A group of 16 state attorneys general reached a deal with a Tennessee nonprofit charged with violating state law with its “Operation Teddy Bear” program.
Operation Troop Aid (OTA) engaged in a co-venturing relationship with Harris Jewelry, a retail jewelry store chain that specifically markets and sells to servicemembers. Together, OTA and Harris created Operation Teddy Bear, with teddy bears of various sizes dressed in military uniforms sold at Harris retail stores. Depending on the size of each bear sold, a fixed dollar amount was to be donated to OTA for the express purpose of sending care packages to servicemembers.
But OTA—and its founder, president and chief executive officer Mark Woods—ran afoul of Tennessee’s Consumer Protection Act between 2012 and 2017, when the program was in place, the AGs said.
“OTA acknowledges that it never undertook any oversight of Harris Jewelry’s Operation Teddy Bear, which was consistently publicly advertised as a promotion to support OTA,” according to the Agreed Final Judgment. “OTA never requested an accounting of the numbers of bears sold, nor sought any information from Harris Jewelry as to the appropriateness of the per-bear dollar figure that was purportedly sent to OTA. Moreover, OTA never provided Harris Jewelry with any specific or documented information as to how the funds donated by Harris Jewelry were used or how many care packages were sent to servicemembers.”
In addition, the defendants admitted that OTA failed to segregate any donated funds as restricted funds, even when designated for a particular purpose, and that the funds were improperly expended on noncharitable purposes.

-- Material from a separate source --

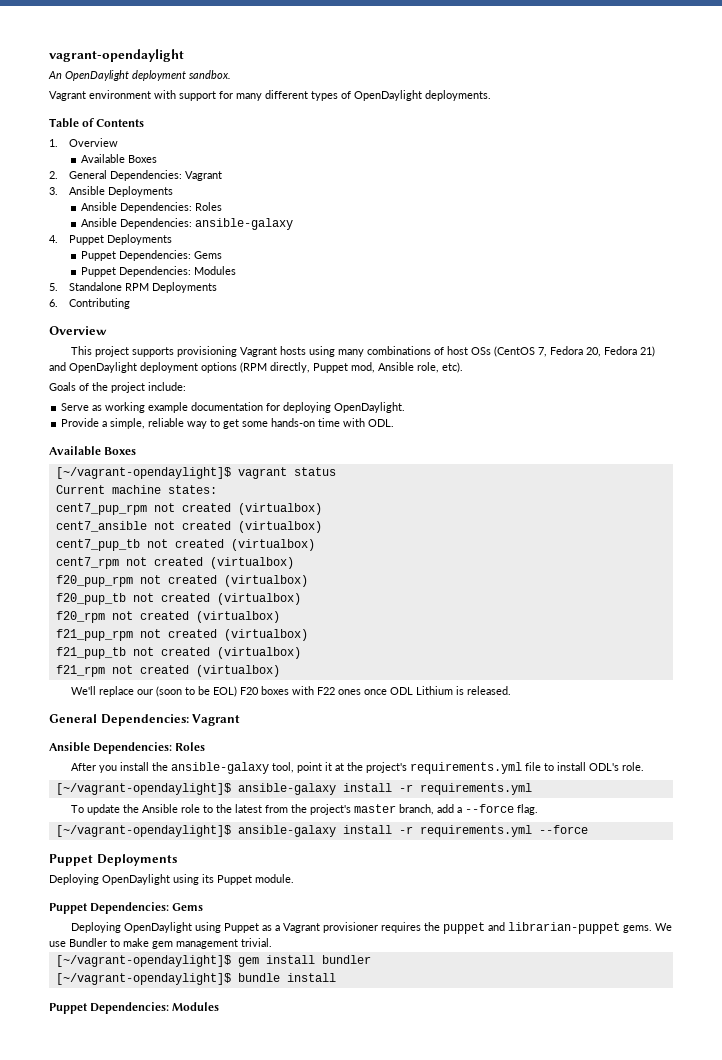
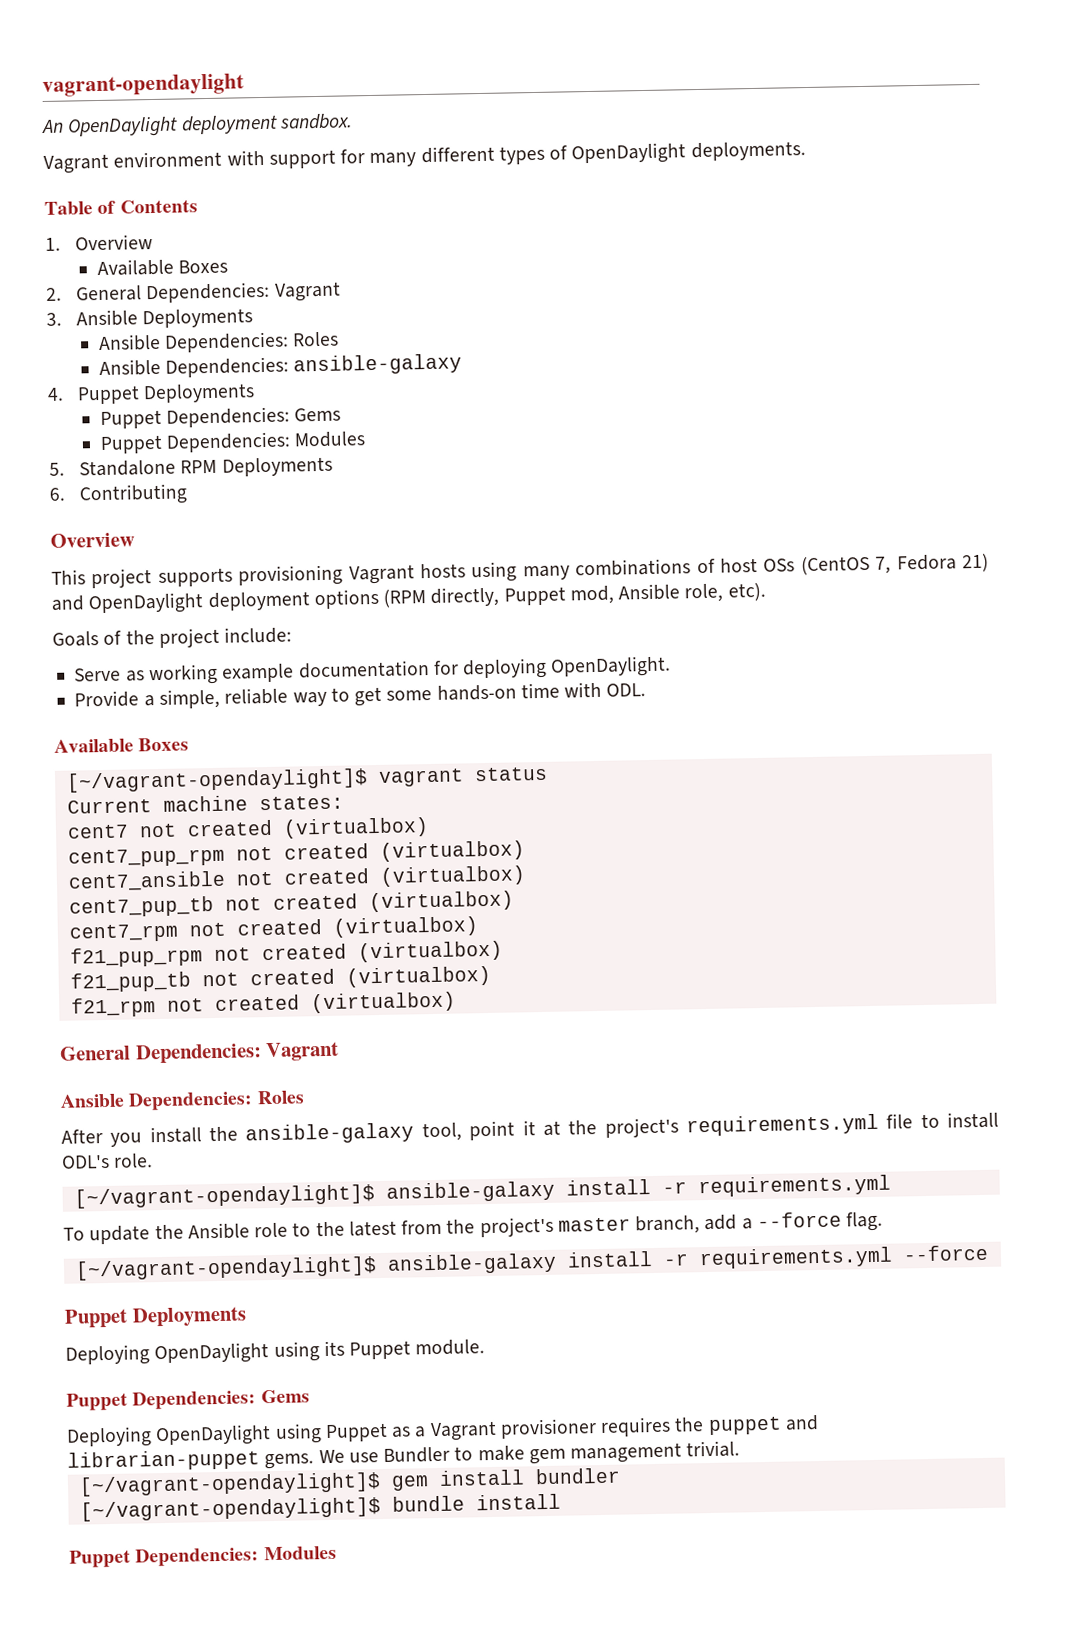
[586,346,638,357] 20, Fedora -> (957, 562) none
(217, 489) none -> [66,817,429,839] // cent7 not created (virtualbox)
[55,575,308,587] [55,593,301,605] [55,611,280,623] // f20_pup_rpm not created (virtualbox) // f20_pup_tb not created (virtualbox) // f20_rpm not created (virtualbox) -> (478, 927) none
[71,686,512,697] // We'll replace our (soon to be EOL) F20 boxes with F22 ones once ODL Lithium is released. -> (456, 1002) none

“[B]oth in how it conducted the co-venture with Harris Jewelry, and for using donated funds for purposes other than those expressly represented as the charitable purpose of OTA, Defendants acknowledge that they engaged in unfair, false, misleading, or deceptive solicitation and business practices,” the Agreed Final Judgment stated.
The AGs—representing California, Delaware, Georgia, Idaho, Illinois, Kansas, Louisiana, Maryland, Nevada, New York, North Carolina, Pennsylvania, Tennessee, Virginia and Washington, along with the Hawaii Office of Consumer Protection—settled the charges with a permanent injunction against the defendants. OTA agreed to dissolve its operations and corporate identity, and Woods promised to refrain from certain involvement with nonprofit corporations, charitable organizations and charitable trusts.
A $10,000 civil penalty assessed against the defendants will be held in abeyance unless OTA and/or Woods fails to fully comply with the terms of the Agreed Final Judgment.
To read the Agreed Final Judgment in Tennessee v. Operation Troop Aid, Inc., click here.
Why it matters: The AGs’ charges of operating a deceptive marketing campaign and failing to supervise the co-venturing relationship as required by charities statutes provide an important reminder to businesses involved in charitable efforts that they must ensure compliance with all relevant state laws. In combination with the recent launch of “Operation Donate with Honor,” a crackdown by the Federal Trade Commission on fraudulent charities that deceive consumers by falsely promising their donations will help veterans and servicemembers, it appears as if enforcement against charities and their partners is on the rise.